CBD hotels are becoming more and more popular for travelers in the United States who want to be able to relax and indulge in ways other than through alcohol. When searching for CBD hotels, it’s a good idea to specify the city of interest and to add the word “cannabis” as sometimes CBD can have alternate meanings.
Guests Smoking Anywhere?
Smoking policies in hotels in general, whether CBD or tobacco or otherwise can vary widely depending on the hotel’s specific rules and local regulations. In many places, there has been a global trend toward stricter smoking regulations, which often include restrictions on smoking in indoor public spaces, including hotel rooms.

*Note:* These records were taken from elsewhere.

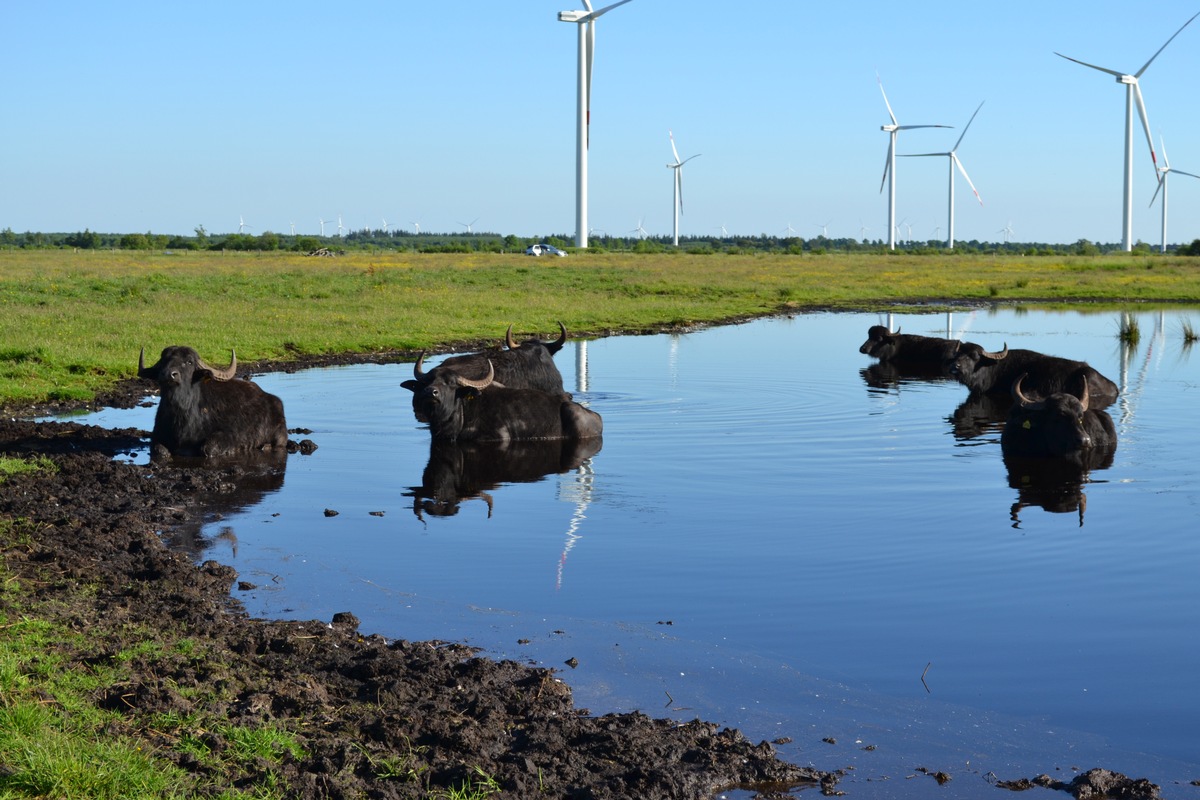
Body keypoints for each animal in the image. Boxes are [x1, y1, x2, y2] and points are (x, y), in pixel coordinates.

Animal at [137, 347, 288, 460]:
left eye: (189, 362)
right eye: (164, 360)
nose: (169, 374)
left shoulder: (229, 435)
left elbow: (207, 449)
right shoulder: (157, 435)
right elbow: (159, 450)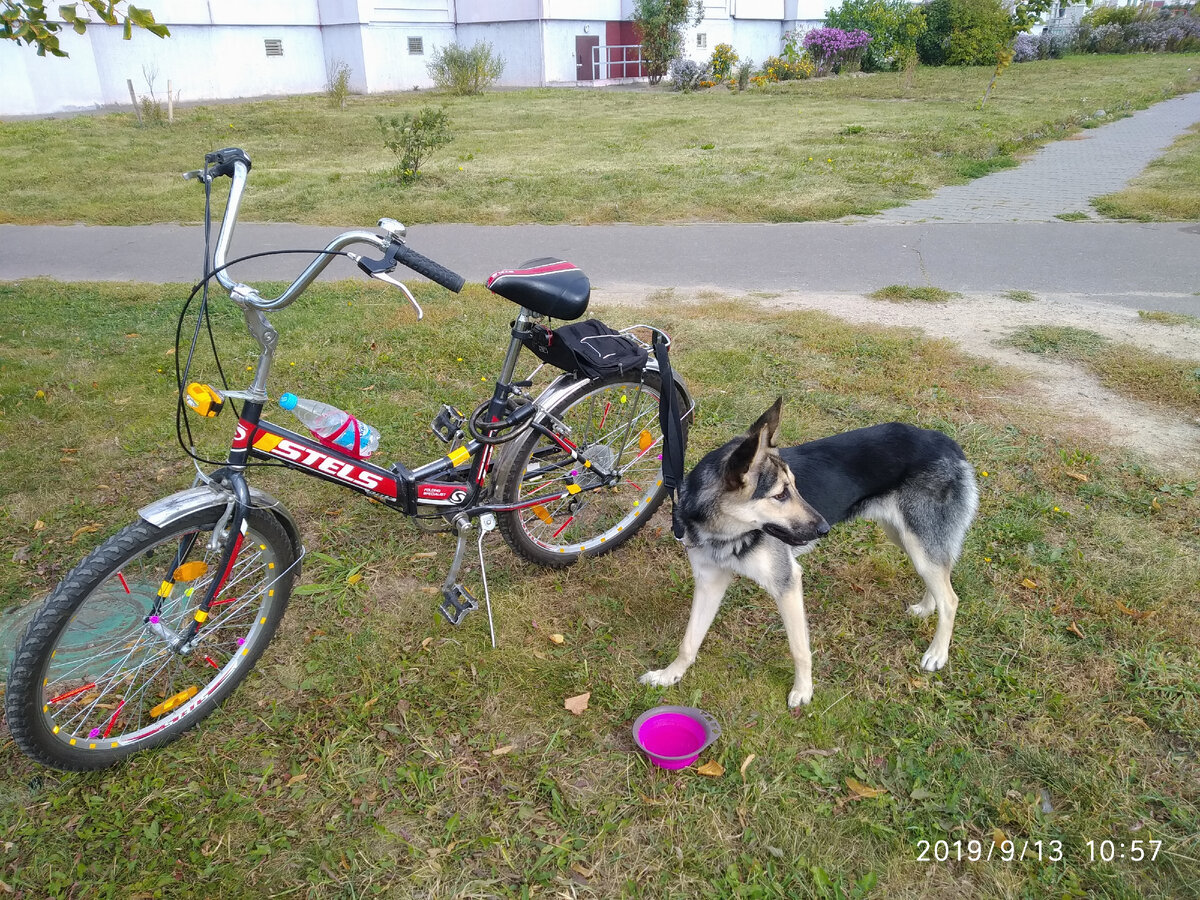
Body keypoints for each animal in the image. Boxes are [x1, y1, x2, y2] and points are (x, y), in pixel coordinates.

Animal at [638, 398, 974, 710]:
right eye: (780, 495)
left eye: (795, 487)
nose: (824, 528)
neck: (724, 531)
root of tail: (942, 440)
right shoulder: (709, 582)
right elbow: (689, 640)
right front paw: (670, 675)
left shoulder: (787, 583)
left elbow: (799, 649)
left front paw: (803, 691)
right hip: (907, 538)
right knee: (940, 577)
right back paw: (927, 607)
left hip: (918, 541)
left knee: (950, 597)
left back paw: (937, 653)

To get information about smoking policies in a specific CBD hotel, contact the hotel directly or check its official website. It should be able to provide the most up-to-date and accurate information regarding smoking policies, including any designated smoking areas that may be available.
Bear in mind that smoking policies can change over time due to evolving regulations and hotel policies, so it’s always a good idea to verify the information directly with the hotel before making any plans.
CBD in Every US State?
CBD (cannabidiol) legality can vary by state within the United States, and CBD laws are constantly changing. So especially when traveling and staying in a hotel or even at a private vacation rental, it’s important to verify the current regulations in that specific state. Here is a general overview of CBD legality in the US based on a recent update:
Fully Legal States: In these states, both medical and recreational use of cannabis and CBD derived from cannabis are legal: Alaska, California, Colorado, Maine, Massachusetts, Michigan, Nevada, Oregon, Vermont, and Washington.
Medical Use States: These states have legalized medical use of CBD and cannabis derivatives: Arizona, Arkansas, Connecticut, Delaware, Florida, Hawaii, Illinois, Louisiana, Maryland, Minnesota, Missouri, Montana, New Hampshire, New Jersey, New Mexico, New York, North Dakota, Ohio, Oklahoma, Pennsylvania, Rhode Island, Utah, West Virginia.
Limited Medical Use States: These states have laws allowing only the use of low-THC, high-CBD products for specific medical conditions: Alabama, Georgia, Indiana, Iowa, Kansas, Kentucky, Mississippi, North Carolina, South Carolina, Tennessee, Texas, Virginia, Wisconsin, and Wyoming.
CBD-Specific Laws: These states have specific laws allowing for the medical use of CBD with varying levels of THC content: Idaho, Nebraska.
States with Restrictive Laws: Some states have restrictive laws around CBD or cannabis use, so it’s important to understand local regulations. These states may allow CBD use under specific circumstances or have unclear laws: South Dakota, Idaho, and Nebraska.
Federal Legal Status: On a federal level, CBD derived from hemp containing less than 0.3% THC was legalized with the passage of the 2018 Farm Bill. This means that in most states, CBD extracted from hemp with low THC content is considered legal, but states can have their own regulations.
Keep in mind that CBD laws are subject to change, and this information might not reflect the most current state of affairs. Always verify the current laws and regulations in the specific state of interest before purchasing or using CBD products.